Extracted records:
######

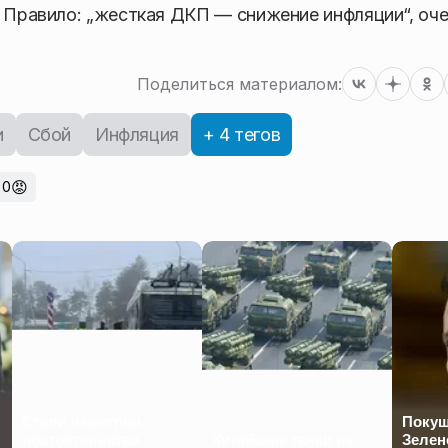
. Правило: „жесткая ДКП — снижение инфляции“, оч
Поделиться материалом:
и
Сбой
Инфляция
+ 4 тегов
😡
0
Стали известны
Покуш
обстоятельства
Китайские танки на
Зелен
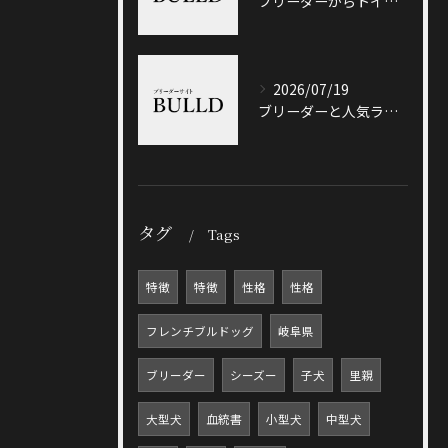
ブリーダーからトイプードルを迎える前に知っておきたい選び方と価格相場のポイント
2026/07/19
ブリーダーと人気ランキングで土岐市の選び方や信頼性を徹底解説
タグ
Tags
特徴
特徴
性格
性格
フレンチブルドッグ
岐阜県
ブリーダー
シーズー
子犬
里親
大型犬
血統書
小型犬
中型犬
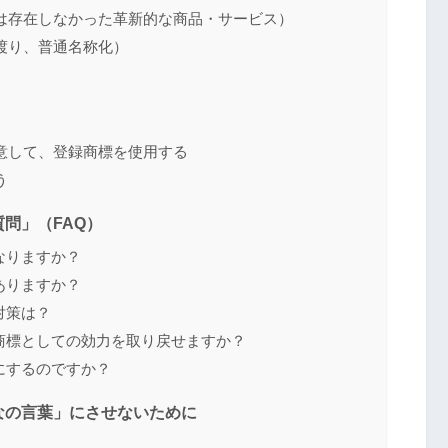
は存在しなかった革新的な商品・サービス）
渡り、普通名称化）
意して、登録商標を使用する
う
問」（FAQ）
なりますか？
ありますか？
対策は？
び商標としての効力を取り戻せますか？
うにするのですか？
なの言葉」にさせないために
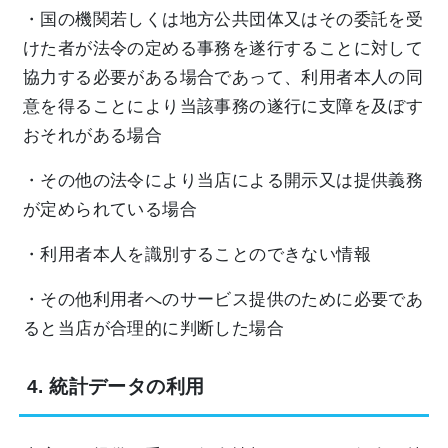
・国の機関若しくは地方公共団体又はその委託を受
けた者が法令の定める事務を遂行することに対して
協力する必要がある場合であって、利用者本人の同
意を得ることにより当該事務の遂行に支障を及ぼす
おそれがある場合
・その他の法令により当店による開示又は提供義務
が定められている場合
・利用者本人を識別することのできない情報
・その他利用者へのサービス提供のために必要であ
ると当店が合理的に判断した場合
4. 統計データの利用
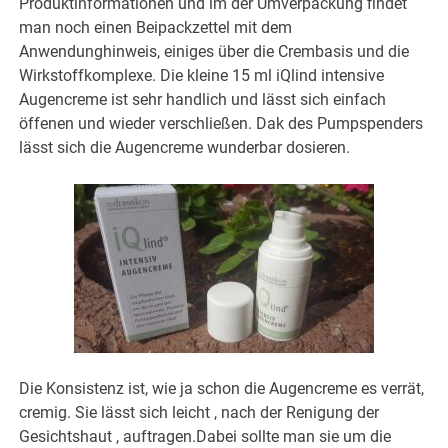
Produktinformationen und im der Umverpackung findet
man noch einen Beipackzettel mit dem
Anwendunghinweis, einiges über die Crembasis und die
Wirkstoffkomplexe. Die kleine 15 ml iQlind intensive
Augencreme ist sehr handlich und lässt sich einfach
öffenen und wieder verschließen. Dak des Pumpspenders
lässt sich die Augencreme wunderbar dosieren.
Die Konsistenz ist, wie ja schon die Augencreme es verrät,
cremig. Sie lässt sich leicht , nach der Renigung der
Gesichtshaut , auftragen.Dabei sollte man sie um die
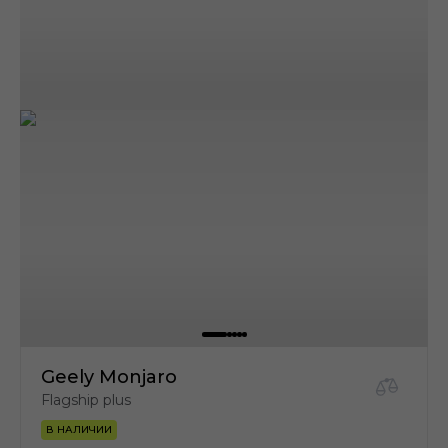
Geely Monjaro
Flagship plus
В НАЛИЧИИ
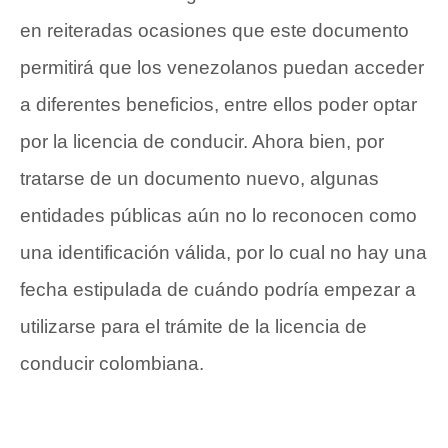
en reiteradas ocasiones que este documento
permitirá que los venezolanos puedan acceder
a diferentes beneficios, entre ellos poder optar
por la licencia de conducir. Ahora bien, por
tratarse de un documento nuevo, algunas
entidades públicas aún no lo reconocen como
una identificación válida, por lo cual no hay una
fecha estipulada de cuándo podría empezar a
utilizarse para el trámite de la licencia de
conducir colombiana.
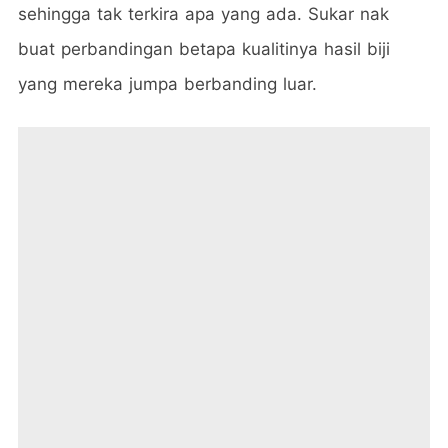
sehingga tak terkira apa yang ada. Sukar nak
buat perbandingan betapa kualitinya hasil biji
yang mereka jumpa berbanding luar.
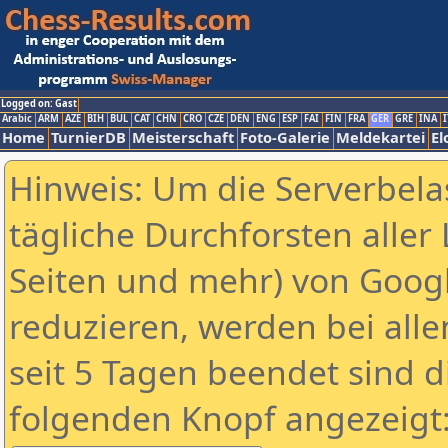
Logged on: Gast
Arabic
ARM
AZE
BIH
BUL
CAT
CHN
CRO
CZE
DEN
ENG
ESP
FAI
FIN
FRA
GER
GRE
INA
I
Home
TurnierDB
Meisterschaft
Foto-Galerie
Meldekartei
El
Hinweis: Um die Serverbela
tägliche Durchforsten aller 
Seiten und mehr) von Goog
reduzieren, werden bei alle
seit 5 Tagen beendet sind d
folgenden Knopf angezeigt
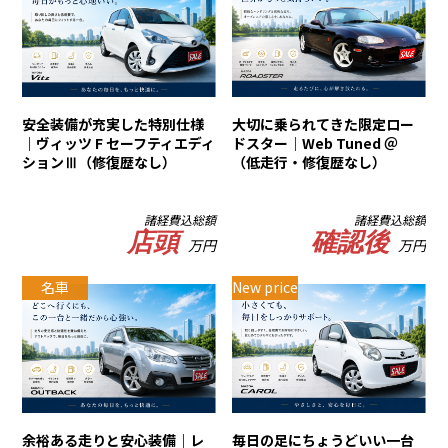
安全装備が充実した特別仕様
大切に乗られてきた限定ロー
｜ヴィッツ F セーフティエディ
ドスター｜Web Tuned ＠
ションⅢ（修復歴なし）
（低走行・修復歴なし）
諸経費込総額
諸経費込総額
店頭
確認後
万円
万円
名車
New price
余裕ある走りと安心装備｜レ
毎日の足にちょうどいい一台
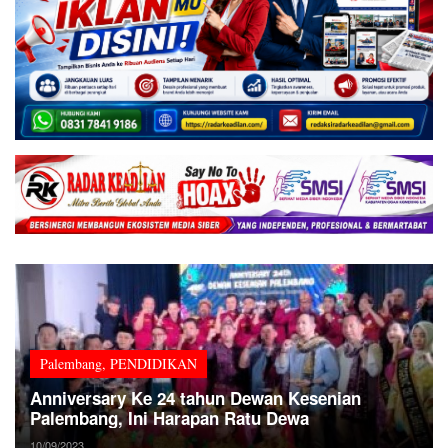
Palembang
,
PENDIDIKAN
Anniversary Ke 24 tahun Dewan Kesenian
Palembang, Ini Harapan Ratu Dewa
10/09/2023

######

Leave the pictures out, and retype exactly the lines from the one containing "余裕ある走りと安心装備｜レ" through the last line of the entries above, both included.

- **Output**:
余裕ある走りと安心装備｜レ
毎日の足にちょうどいい一台
Palembang
,
PENDIDIKAN
Anniversary Ke 24 tahun Dewan Kesenian
Palembang, Ini Harapan Ratu Dewa
10/09/2023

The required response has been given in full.